The high and low seasons are not as pronounced as in Costa Rica, for example, but there is a marked increase in prices during semana santa (Easter week), the time of year when most Nicaraguans take their holidays. It is not uncommon for prices to double or triple during this period, for example in San Juan del Sur. There is another small spike around Christmas/New Year, but it is not as pronounced. During the rainy season you can sometimes negotiate better prices, but don’t count on it.
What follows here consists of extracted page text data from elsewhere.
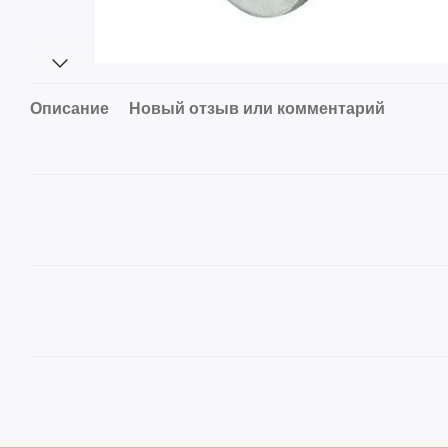
Описание
Новый отзыв или комментарий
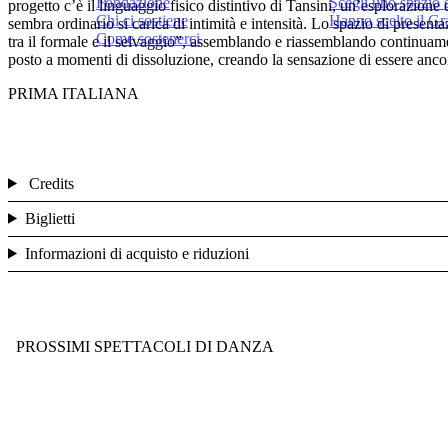
Fondazione
Scegli uno spazio 
progetto c’è il linguaggio fisico distintivo di Tansini, un’esplorazione
Chi ci sostiene
Hanno scelto il G
sembra ordinario si carica di intimità e intensità. Lo spazio di presenta
Come sostenerci
tra il formale e il selvaggio”, assemblando e riassemblando continuamen
posto a momenti di dissoluzione, creando la sensazione di essere ancora
PRIMA ITALIANA
Credits
Biglietti
Informazioni di acquisto e riduzioni
PROSSIMI SPETTACOLI DI DANZA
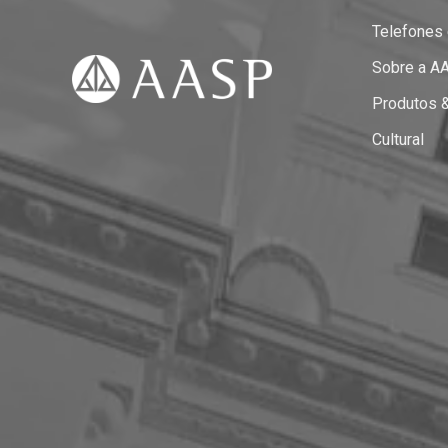
Telefones
Sobre a A
Produtos 
Cultural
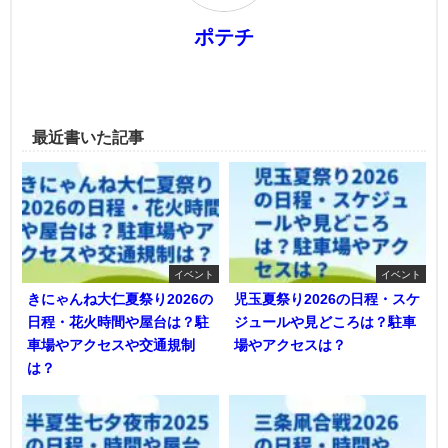
ポテチ
最近書いた記事
イベント
イベント
きにゃんね大仁夏祭り2026の
児玉夏祭り2026の日程・スケ
日程・花火時間や屋台は？駐
ジュールや見どころは？駐車
車場やアクセスや交通規制
場やアクセスは？
は？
While Barrio Martha Quezada is generally a convenient destination for visitors to Managua due to the many cheap hotels, it has become increasingly dangerous, especially for tourists, as robberies occur in broad daylight. Unless you need to be in the area to catch an early morning bus from a nearby terminal, it is advisable to avoid Martha Quezada, especially as it is far from the so-called “new” centre of Managua. The area near the Tica bus station also has a reputation for being dangerous, and tourists are well advised to take a taxi directly to and from the station, even if it is only a short walk. The Backpackers Inn near MetroCentro (5 minute taxi ride from the UCA microbuses), the San Luis Hotel in Colonia Centroamerica (5 minute taxi ride from the Mercado Huembes bus station) are good budget options in safe neighbourhoods, as are many hotels of varying price ranges in the neighbourhoods around the new centre near Metrocentro and Caraterra Masaya (i.e. Altamira, Los Robles, Reparto San Juan).
Look for guesthouses, huespedes or hospedajes as these are the cheapest rooms that cost less than 5 USD. They are usually owned by families and you will mostly be staying with locals. Make sure you know when they close if you are going out at night. Hotels offer more amenities but are more expensive. There are a few backpacker hostels in Granada, San Juan del Sur, Isla Ometepe, Masaya, Managua and Leon; otherwise, guesthouses are the preferred option.